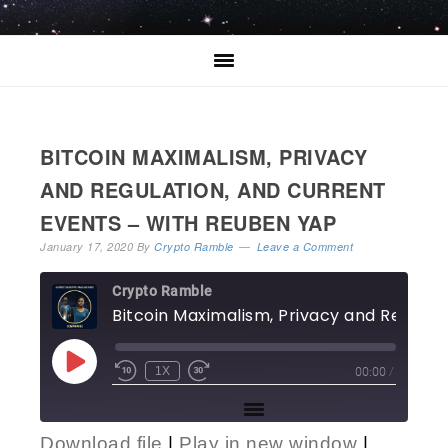
BITCOIN MAXIMALISM, PRIVACY
AND REGULATION, AND CURRENT
EVENTS – WITH REUBEN YAP
January 17, 2020
By
Crypto Ramble
Leave a Comment
Crypto Ramble
Bitcoin 
00:00
/
1X
Download file
|
Play in new window
|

——————

## Your instructions
Leaving all pictures aside, quote each record exactly.

## Output of the task
BITCOIN MAXIMALISM, PRIVACY
AND REGULATION, AND CURRENT
EVENTS – WITH REUBEN YAP
January 17, 2020
By
Crypto Ramble
Leave a Comment
Crypto Ramble
Bitcoin 
00:00
/
1X
Download file
|
Play in new window
|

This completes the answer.